**Task objective**
Reproduce, word for word and line for line, all the text read from the pages in the records below. Leave the pictures out of your answer.
* * * * * * * * *
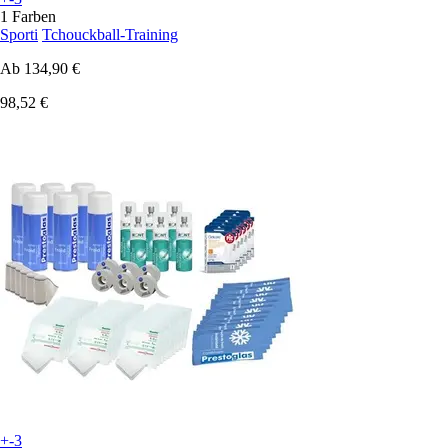
1 Farben
Sporti
Tchouckball-Training
Ab
134,90 €
98,52 €
+-3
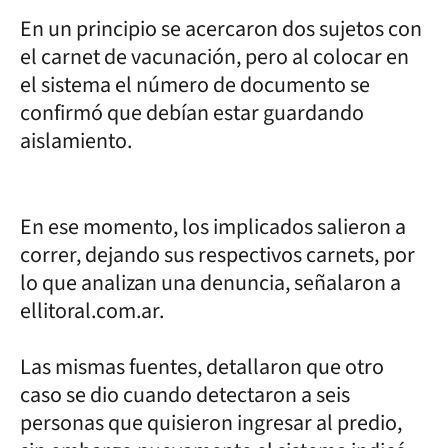
En un principio se acercaron dos sujetos con
el carnet de vacunación, pero al colocar en
el sistema el número de documento se
confirmó que debían estar guardando
aislamiento.
En ese momento, los implicados salieron a
correr, dejando sus respectivos carnets, por
lo que analizan una denuncia, señalaron a
ellitoral.com.ar.
Las mismas fuentes, detallaron que otro
caso se dio cuando detectaron a seis
personas que quisieron ingresar al predio,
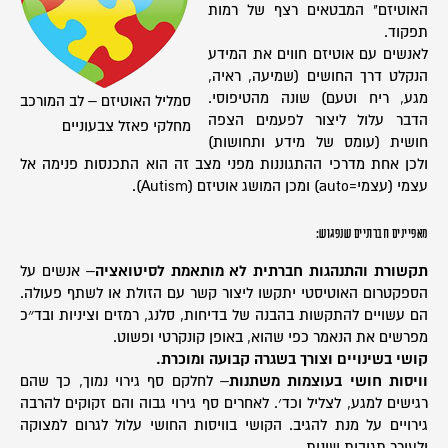
האוטיזם" המבטאים רצף של רמות
תפקוד.
לאנשים עם אוטיזם חווים את המידע
הנקלט דרך החושים (שמיעה, ראיה,
מגע, ריח וטעם) שונה מהטיפוסי.
סמליל האוטיזם – לב המורכב
הדבר עלול ליצור לפעמים הצפה
מחלקי פאזל צבעוניים
חושית (עומס של מידע ותחושות)
ולכן אחת מדרכי ההתגוננות מפני מצב זה הוא התכנסות פנימה אל
עצמי (עצמי=auto) ומכן המושג אוטיזם (Autism).
מאפיינים חברתיים שנפגוש:
תקשורת והתנהגות חברתית לא מותאמת לסיטואציה
– אנשים על
הספקטרום האוטיסטי יתקשו ליצור קשר עם הזולת או לשתף פעולה.
הם עשויים להתקשות בהבנה של בדיחות, סלנג, רמזים וציניות ובד״כ
מפרשים את הנאמר כפי שהוא, באופן קונקרטי ופשוט.
קושי בשינויים וצורך בשגרה קבועה ומוכרת.
וויסות חושי בעוצמות משתנות
– לחלקם סף גירוי נמוך, כך שהם
רגישים למגע, לצליל וכד׳. לאחרים סף גירוי גבוה והם זקוקים להרבה
גירויים על מנת להגיב. הקושי בוויסות החושי עלול לגרום למצוקה
ולעורר תגובות שונות.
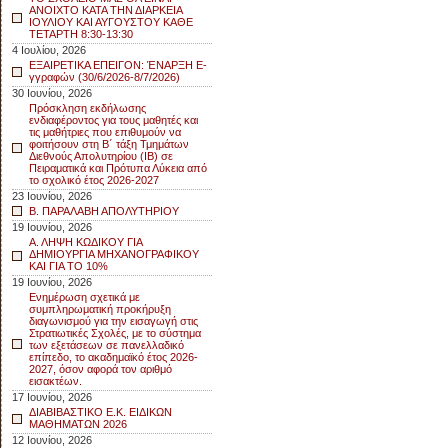
ΑΝΟΙΧΤΟ ΚΑΤΑ ΤΗΝ ΔΙΑΡΚΕΙΑ
ΙΟΥΛΙΟΥ ΚΑΙ ΑΥΓΟΥΣΤΟΥ ΚΑΘΕ
ΤΕΤΑΡΤΗ 8:30-13:30
4 Ιουλίου, 2026
ΕΞΑΙΡΕΤΙΚΑ ΕΠΕΙΓΟΝ: ΈΝΑΡΞΗ E-
γγραφών (30/6/2026-8/7/2026)
30 Ιουνίου, 2026
Πρόσκληση εκδήλωσης
ενδιαφέροντος για τους μαθητές και
τις μαθήτριες που επιθυμούν να
φοιτήσουν στη Β΄ τάξη Τμημάτων
Διεθνούς Απολυτηρίου (IB) σε
Πειραματικά και Πρότυπα Λύκεια από
το σχολικό έτος 2026-2027
23 Ιουνίου, 2026
Β. ΠΑΡΑΛΑΒΗ ΑΠΟΛΥΤΗΡΙΟΥ
19 Ιουνίου, 2026
Α. ΛΗΨΗ ΚΩΔΙΚΟΥ ΓΙΑ
ΔΗΜΙΟΥΡΓΙΑ ΜΗΧΑΝΟΓΡΑΦΙΚΟΥ
ΚΑΙ ΓΙΑ ΤΟ 10%
19 Ιουνίου, 2026
Ενημέρωση σχετικά με
συμπληρωματική προκήρυξη
διαγωνισμού για την εισαγωγή στις
Στρατιωτικές Σχολές, με το σύστημα
των εξετάσεων σε πανελλαδικό
επίπεδο, το ακαδημαϊκό έτος 2026-
2027, όσον αφορά τον αριθμό
εισακτέων.
17 Ιουνίου, 2026
ΔΙΑΒΙΒΑΣΤΙΚΟ Ε.Κ. ΕΙΔΙΚΩΝ
ΜΑΘΗΜΑΤΩΝ 2026
12 Ιουνίου, 2026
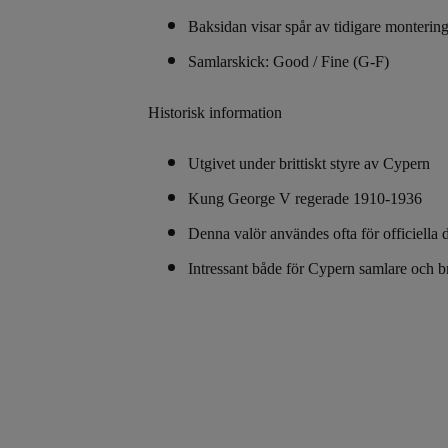
Baksidan visar spår av tidigare monterin
Samlarskick: Good / Fine (G-F)
Historisk information
Utgivet under brittiskt styre av Cypern
Kung George V regerade 1910-1936
Denna valör användes ofta för officiella 
Intressant både för Cypern samlare och br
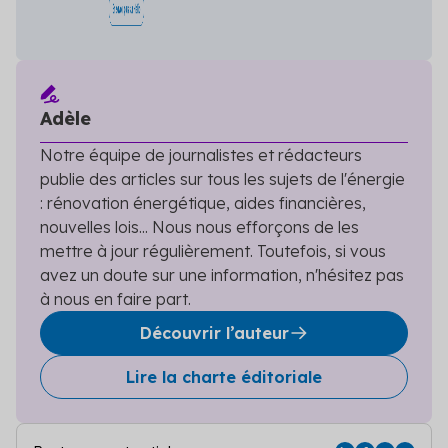
Adèle
Notre équipe de journalistes et rédacteurs
publie des articles sur tous les sujets de l'énergie
: rénovation énergétique, aides financières,
nouvelles lois... Nous nous efforçons de les
mettre à jour régulièrement. Toutefois, si vous
avez un doute sur une information, n'hésitez pas
à nous en faire part.
Découvrir l’auteur
Lire la charte éditoriale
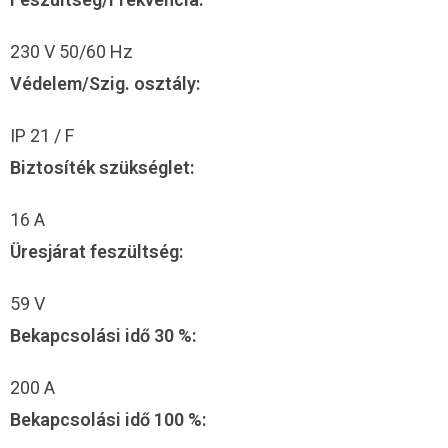
230 V 50/60 Hz
Védelem/Szig. osztály:
IP 21 / F
Biztosíték szükséglet:
16 A
Üresjárat feszültség:
59 V
Bekapcsolási idő 30 %:
200 A
Bekapcsolási idő 100 %:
* * * * * * * * *
**Answer to this task**
1 Farben
Sporti
Tchouckball-Training
Ab
134,90 €
98,52 €
+-3
En un principio se acercaron dos sujetos con
el carnet de vacunación, pero al colocar en
el sistema el número de documento se
confirmó que debían estar guardando
aislamiento.
En ese momento, los implicados salieron a
correr, dejando sus respectivos carnets, por
lo que analizan una denuncia, señalaron a
ellitoral.com.ar.
Las mismas fuentes, detallaron que otro
caso se dio cuando detectaron a seis
personas que quisieron ingresar al predio,
האוטיזם" המבטאים רצף של רמות
תפקוד.
לאנשים עם אוטיזם חווים את המידע
הנקלט דרך החושים (שמיעה, ראיה,
מגע, ריח וטעם) שונה מהטיפוסי.
סמליל האוטיזם – לב המורכב
הדבר עלול ליצור לפעמים הצפה
מחלקי פאזל צבעוניים
חושית (עומס של מידע ותחושות)
ולכן אחת מדרכי ההתגוננות מפני מצב זה הוא התכנסות פנימה אל
עצמי (עצמי=auto) ומכן המושג אוטיזם (Autism).
מאפיינים חברתיים שנפגוש:
תקשורת והתנהגות חברתית לא מותאמת לסיטואציה
– אנשים על
הספקטרום האוטיסטי יתקשו ליצור קשר עם הזולת או לשתף פעולה.
הם עשויים להתקשות בהבנה של בדיחות, סלנג, רמזים וציניות ובד״כ
מפרשים את הנאמר כפי שהוא, באופן קונקרטי ופשוט.
קושי בשינויים וצורך בשגרה קבועה ומוכרת.
וויסות חושי בעוצמות משתנות
– לחלקם סף גירוי נמוך, כך שהם
רגישים למגע, לצליל וכד׳. לאחרים סף גירוי גבוה והם זקוקים להרבה
גירויים על מנת להגיב. הקושי בוויסות החושי עלול לגרום למצוקה
ולעורר תגובות שונות.
ΑΝΟΙΧΤΟ ΚΑΤΑ ΤΗΝ ΔΙΑΡΚΕΙΑ
ΙΟΥΛΙΟΥ ΚΑΙ ΑΥΓΟΥΣΤΟΥ ΚΑΘΕ
ΤΕΤΑΡΤΗ 8:30-13:30
4 Ιουλίου, 2026
ΕΞΑΙΡΕΤΙΚΑ ΕΠΕΙΓΟΝ: ΈΝΑΡΞΗ E-
γγραφών (30/6/2026-8/7/2026)
30 Ιουνίου, 2026
Πρόσκληση εκδήλωσης
ενδιαφέροντος για τους μαθητές και
τις μαθήτριες που επιθυμούν να
φοιτήσουν στη Β΄ τάξη Τμημάτων
Διεθνούς Απολυτηρίου (IB) σε
Πειραματικά και Πρότυπα Λύκεια από
το σχολικό έτος 2026-2027
23 Ιουνίου, 2026
Β. ΠΑΡΑΛΑΒΗ ΑΠΟΛΥΤΗΡΙΟΥ
19 Ιουνίου, 2026
Α. ΛΗΨΗ ΚΩΔΙΚΟΥ ΓΙΑ
ΔΗΜΙΟΥΡΓΙΑ ΜΗΧΑΝΟΓΡΑΦΙΚΟΥ
ΚΑΙ ΓΙΑ ΤΟ 10%
19 Ιουνίου, 2026
Ενημέρωση σχετικά με
συμπληρωματική προκήρυξη
διαγωνισμού για την εισαγωγή στις
Στρατιωτικές Σχολές, με το σύστημα
των εξετάσεων σε πανελλαδικό
επίπεδο, το ακαδημαϊκό έτος 2026-
2027, όσον αφορά τον αριθμό
εισακτέων.
17 Ιουνίου, 2026
ΔΙΑΒΙΒΑΣΤΙΚΟ Ε.Κ. ΕΙΔΙΚΩΝ
ΜΑΘΗΜΑΤΩΝ 2026
12 Ιουνίου, 2026
Baksidan visar spår av tidigare monterin
Samlarskick: Good / Fine (G-F)
Historisk information
Utgivet under brittiskt styre av Cypern
Kung George V regerade 1910-1936
Denna valör användes ofta för officiella 
Intressant både för Cypern samlare och br
Adèle
Notre équipe de journalistes et rédacteurs
publie des articles sur tous les sujets de l'énergie
: rénovation énergétique, aides financières,
nouvelles lois... Nous nous efforçons de les
mettre à jour régulièrement. Toutefois, si vous
avez un doute sur une information, n'hésitez pas
à nous en faire part.
Découvrir l’auteur
Lire la charte éditoriale
230 V 50/60 Hz
Védelem/Szig. osztály:
IP 21 / F
Biztosíték szükséglet:
16 A
Üresjárat feszültség:
59 V
Bekapcsolási idő 30 %:
200 A
Bekapcsolási idő 100 %:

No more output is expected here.